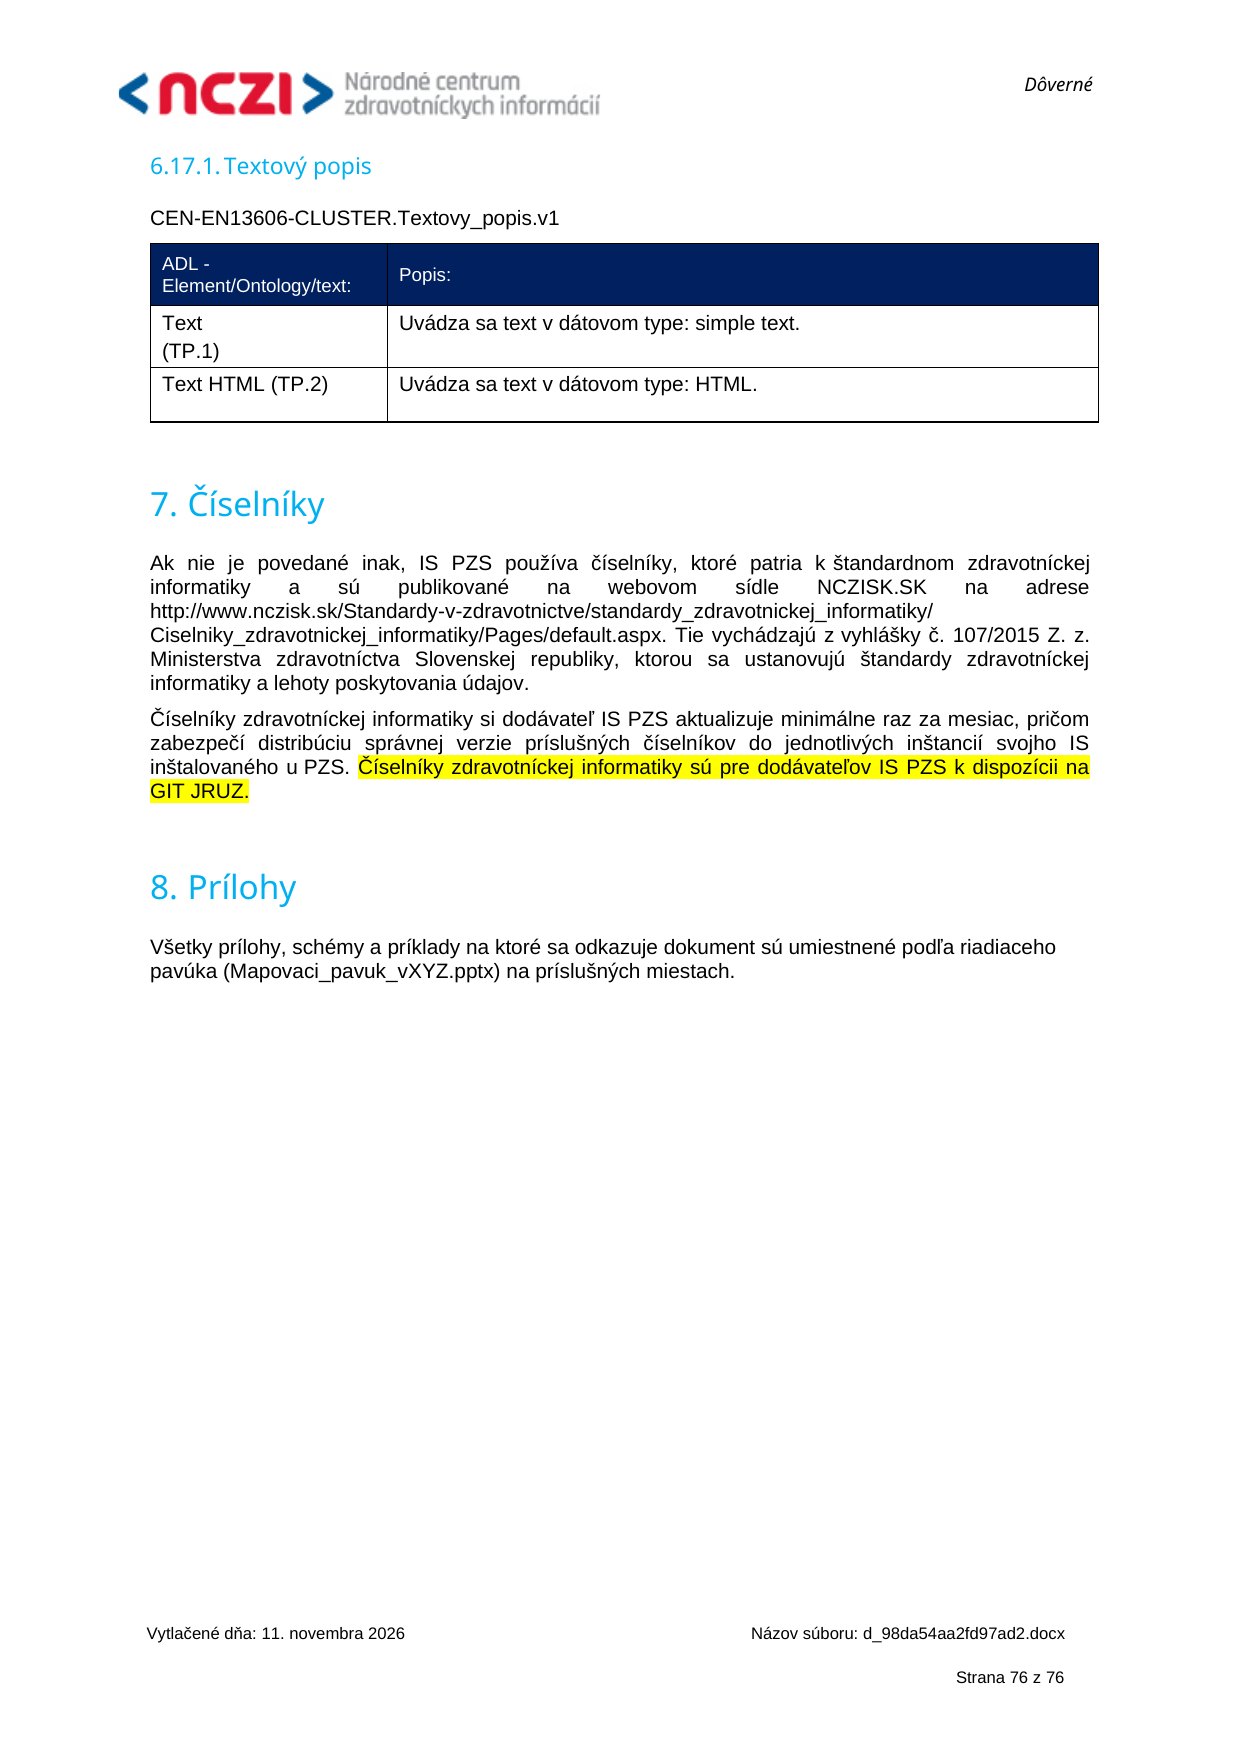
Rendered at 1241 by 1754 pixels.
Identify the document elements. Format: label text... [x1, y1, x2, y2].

table_cell Uvádza sa text v dátovom type: simple text. [388, 306, 1098, 367]
table_header Popis: [388, 244, 1098, 305]
subtitle Prílohy [150, 864, 1090, 909]
text Ak nie je povedané inak, IS PZS používa číselníky, ktoré patria k štandardnom zdravotníckej informatiky a sú publikované na webovom sídle NCZISK.SK na adrese http://www.nczisk.sk/Standardy-v-zdravotnictve/standardy_zdravotnickej_informatiky/Ciselniky_zdravotnickej_informatiky/Pages/default.aspx. Tie vychádzajú z vyhlášky č. 107/2015 Z. z. Ministerstva zdravotníctva Slovenskej republiky, ktorou sa ustanovujú štandardy zdravotníckej informatiky a lehoty poskytovania údajov. [150, 551, 1090, 694]
table_header ADL - Element/Ontology/text: [151, 244, 387, 305]
text Číselníky zdravotníckej informatiky si dodávateľ IS PZS aktualizuje minimálne raz za mesiac, pričom zabezpečí distribúciu správnej verzie príslušných číselníkov do jednotlivých inštancií svojho IS inštalovaného u PZS. Číselníky zdravotníckej informatiky sú pre dodávateľov IS PZS k dispozícii na GIT JRUZ. [150, 707, 1090, 803]
picture [118, 72, 600, 119]
table_cell Text HTML (TP.2) [151, 368, 387, 421]
subtitle Textový popis [150, 150, 1090, 181]
text CEN-EN13606-CLUSTER.Textovy_popis.v1 [150, 206, 1090, 230]
subtitle Číselníky [150, 480, 1090, 526]
text Všetky prílohy, schémy a príklady na ktoré sa odkazuje dokument sú umiestnené podľa riadiaceho pavúka (Mapovaci_pavuk_vXYZ.pptx) na príslušných miestach. [150, 934, 1090, 982]
table_cell Text (TP.1) [151, 306, 387, 367]
table_cell Uvádza sa text v dátovom type: HTML. [388, 368, 1098, 421]
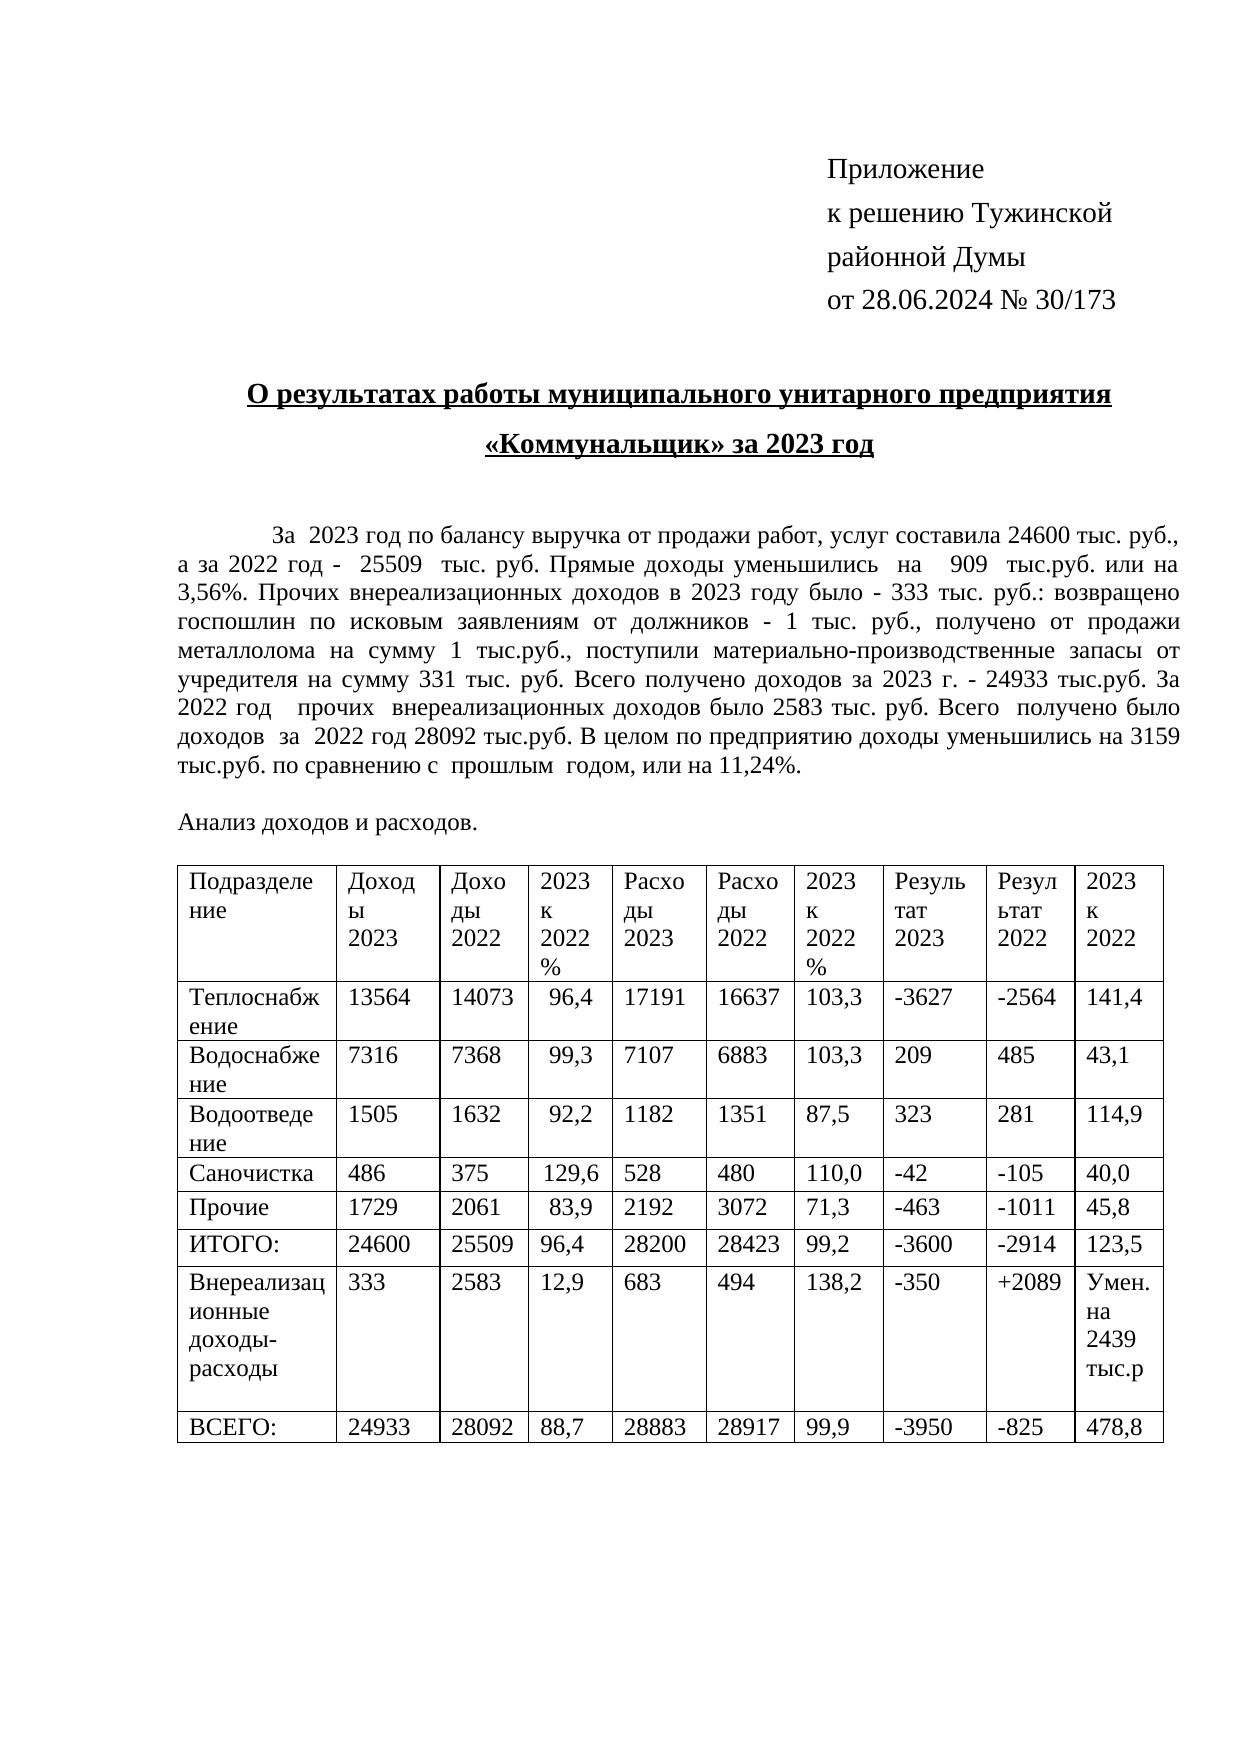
* * * * * * *
- **Directions**
Without the pictures, retype all of the data above exactly.

- **Answer to this exercise**
Rendered at 1241 by 1754 pixels.
Identify the document elements. Format: label text... [x1, y1, x2, y2].

table_cell Uvádza sa text v dátovom type: simple text. [388, 306, 1098, 367]
table_header Popis: [388, 244, 1098, 305]
subtitle Prílohy [150, 864, 1090, 909]
text Ak nie je povedané inak, IS PZS používa číselníky, ktoré patria k štandardnom zdravotníckej informatiky a sú publikované na webovom sídle NCZISK.SK na adrese http://www.nczisk.sk/Standardy-v-zdravotnictve/standardy_zdravotnickej_informatiky/Ciselniky_zdravotnickej_informatiky/Pages/default.aspx. Tie vychádzajú z vyhlášky č. 107/2015 Z. z. Ministerstva zdravotníctva Slovenskej republiky, ktorou sa ustanovujú štandardy zdravotníckej informatiky a lehoty poskytovania údajov. [150, 551, 1090, 694]
table_header ADL - Element/Ontology/text: [151, 244, 387, 305]
text Číselníky zdravotníckej informatiky si dodávateľ IS PZS aktualizuje minimálne raz za mesiac, pričom zabezpečí distribúciu správnej verzie príslušných číselníkov do jednotlivých inštancií svojho IS inštalovaného u PZS. Číselníky zdravotníckej informatiky sú pre dodávateľov IS PZS k dispozícii na GIT JRUZ. [150, 707, 1090, 803]
picture [118, 72, 600, 119]
table_cell Text HTML (TP.2) [151, 368, 387, 421]
subtitle Textový popis [150, 150, 1090, 181]
text CEN-EN13606-CLUSTER.Textovy_popis.v1 [150, 206, 1090, 230]
subtitle Číselníky [150, 480, 1090, 526]
text Všetky prílohy, schémy a príklady na ktoré sa odkazuje dokument sú umiestnené podľa riadiaceho pavúka (Mapovaci_pavuk_vXYZ.pptx) na príslušných miestach. [150, 934, 1090, 982]
table_cell Text (TP.1) [151, 306, 387, 367]
table_cell Uvádza sa text v dátovom type: HTML. [388, 368, 1098, 421]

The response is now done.